> **Work request 1**:
Do these statements agree with the logs user guide? Answer yes or no for each and quote the words of the guide that decide it.
(a) Setting up K8s requires three VMs.
(b) Ansible is installed with pip.
(c) The IP of the NFS-Server is set in ansible-server/hosts.
> **Work request 2**: Can you rewrite everything in the logs user guide from "5.3.1. Prerequisites" down to "ansible K8s module)", with "Prerequisites" replaced by "Requirements"?

5.3. Logs User Guide

5.3.1. Prerequisites

  • Require 3 VMs to setup K8s

  • $ sudo yum install ansible

  • $ pip install openshift pyyaml kubernetes (required for ansible K8s module)

  • Update IPs in all these files (if changed)
    Path Description
    ansible-server/group_vars/all.yml IP of K8s apiserver and VM hostname
    ansible-server/hosts IP of VMs to install
    ansible-server/roles/logging/files/persistentVolume.yaml IP of NFS-Server
    ansible-server/roles/logging/files/elastalert/ealert-rule-cm.yaml IP of alert-receiver

5.3.2. Architecture

../../_images/setup.png

5.3.3. Installation - Clientside

5.3.3.1. Nodes

  • Node1 = 10.10.120.21
  • Node4 = 10.10.120.24

5.3.3.2. How installation is done?

> **Collected data**:
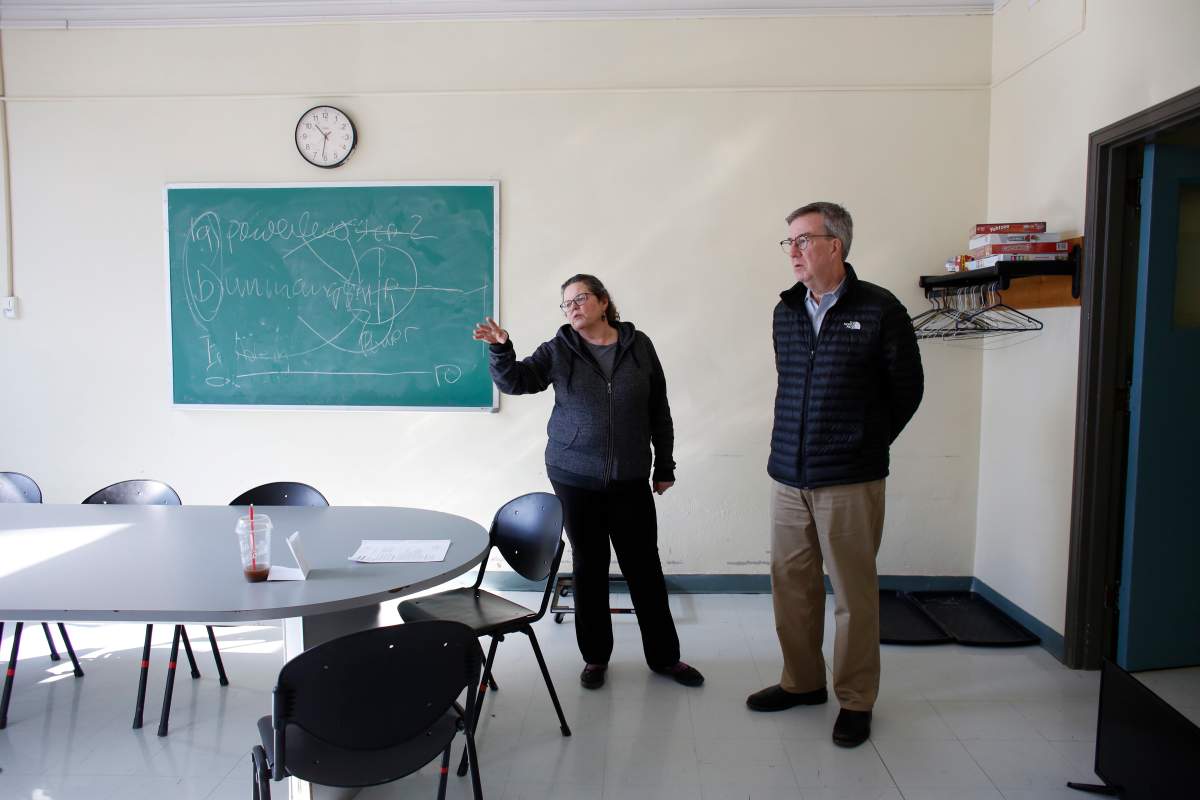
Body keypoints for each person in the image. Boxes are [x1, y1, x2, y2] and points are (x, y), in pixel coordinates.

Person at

> **Your response 1**:
(a) Yes: "Require 3 VMs to setup K8s"
(b) No: "$ sudo yum install ansible"
(c) No: "ansible-server/roles/logging/files/persistentVolume.yaml IP of NFS-Server"

> **Your response 2**:
5.3.1. Requirements

  • Require 3 VMs to setup K8s

  • $ sudo yum install ansible

  • $ pip install openshift pyyaml kubernetes (required for ansible K8s module)